Extracted records Start Marker
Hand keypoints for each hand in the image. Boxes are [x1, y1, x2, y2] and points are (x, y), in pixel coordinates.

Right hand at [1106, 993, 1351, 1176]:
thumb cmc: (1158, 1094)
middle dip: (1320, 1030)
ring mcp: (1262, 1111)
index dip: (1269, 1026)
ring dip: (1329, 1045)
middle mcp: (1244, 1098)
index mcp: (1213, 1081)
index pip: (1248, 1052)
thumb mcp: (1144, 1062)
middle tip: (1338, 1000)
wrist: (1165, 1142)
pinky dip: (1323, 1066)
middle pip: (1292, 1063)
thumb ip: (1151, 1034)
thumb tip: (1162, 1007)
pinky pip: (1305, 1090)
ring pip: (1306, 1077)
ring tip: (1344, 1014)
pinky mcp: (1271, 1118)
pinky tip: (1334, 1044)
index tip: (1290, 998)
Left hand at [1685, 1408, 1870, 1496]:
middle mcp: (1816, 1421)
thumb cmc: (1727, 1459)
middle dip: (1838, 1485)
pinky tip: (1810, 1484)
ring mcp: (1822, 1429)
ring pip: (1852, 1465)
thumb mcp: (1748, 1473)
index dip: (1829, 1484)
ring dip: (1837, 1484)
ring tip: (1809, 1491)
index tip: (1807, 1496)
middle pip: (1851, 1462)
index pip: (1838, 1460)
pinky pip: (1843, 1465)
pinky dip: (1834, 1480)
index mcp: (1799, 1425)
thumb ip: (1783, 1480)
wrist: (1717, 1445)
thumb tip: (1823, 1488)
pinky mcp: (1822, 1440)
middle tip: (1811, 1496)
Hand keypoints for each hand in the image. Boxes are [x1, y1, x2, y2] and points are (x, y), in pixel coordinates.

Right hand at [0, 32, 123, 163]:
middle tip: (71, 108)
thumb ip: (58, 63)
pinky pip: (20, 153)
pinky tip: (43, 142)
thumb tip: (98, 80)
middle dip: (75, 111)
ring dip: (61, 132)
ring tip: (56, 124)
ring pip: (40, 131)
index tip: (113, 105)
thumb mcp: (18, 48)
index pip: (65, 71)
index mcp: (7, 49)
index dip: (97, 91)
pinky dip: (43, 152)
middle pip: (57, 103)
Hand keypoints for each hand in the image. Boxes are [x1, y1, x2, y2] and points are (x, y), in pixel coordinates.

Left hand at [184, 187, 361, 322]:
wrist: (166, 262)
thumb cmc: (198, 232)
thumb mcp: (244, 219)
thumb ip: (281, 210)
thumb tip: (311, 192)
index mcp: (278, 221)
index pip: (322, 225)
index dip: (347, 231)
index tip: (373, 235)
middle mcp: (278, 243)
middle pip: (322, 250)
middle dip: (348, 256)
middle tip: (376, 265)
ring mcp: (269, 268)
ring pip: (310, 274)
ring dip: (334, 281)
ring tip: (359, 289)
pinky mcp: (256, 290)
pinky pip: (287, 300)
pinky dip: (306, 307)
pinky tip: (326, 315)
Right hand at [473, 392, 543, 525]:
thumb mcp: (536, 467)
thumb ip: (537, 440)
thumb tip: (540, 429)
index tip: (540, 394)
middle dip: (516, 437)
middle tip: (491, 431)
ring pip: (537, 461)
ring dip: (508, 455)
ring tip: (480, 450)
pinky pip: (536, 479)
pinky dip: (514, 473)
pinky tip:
Extracted records End Marker
Instructions for the task:
Everything from the line containing "pinky tip: (43, 142)" to the last line of the material above should be printed exactly, both ends included.

Answer to this exercise:
pinky tip: (43, 142)
thumb tip: (98, 80)
middle dip: (75, 111)
ring dip: (61, 132)
ring tip: (56, 124)
ring pip: (40, 131)
index tip: (113, 105)
thumb mcp: (18, 48)
index pip: (65, 71)
index mcp: (7, 49)
index dip: (97, 91)
pinky dip: (43, 152)
middle pip: (57, 103)
Hand keypoints for each hand in the image. Boxes are [x1, y1, x2, y2] and points are (x, y), in pixel coordinates.

Left hand at [184, 187, 361, 322]:
wrist: (166, 262)
thumb cmc: (198, 232)
thumb mcp: (244, 219)
thumb ip: (281, 210)
thumb tip: (311, 192)
index mcp: (278, 221)
index pip: (322, 225)
index dip: (347, 231)
index tip: (373, 235)
middle mcp: (278, 243)
middle pip: (322, 250)
middle dip: (348, 256)
middle tip: (376, 265)
ring mcp: (269, 268)
ring pip: (310, 274)
ring dip: (334, 281)
ring tip: (359, 289)
pinky mcp: (256, 290)
pinky pip: (287, 300)
pinky dip: (306, 307)
pinky tip: (326, 315)
Right hand at [473, 392, 543, 525]:
thumb mcp: (536, 467)
thumb ip: (537, 440)
thumb tip: (540, 429)
index tip: (540, 394)
middle dip: (516, 437)
middle tip: (491, 431)
ring pip: (537, 461)
ring dip: (508, 455)
ring tip: (480, 450)
pinky pip: (536, 479)
pinky dip: (514, 473)
pinky tip:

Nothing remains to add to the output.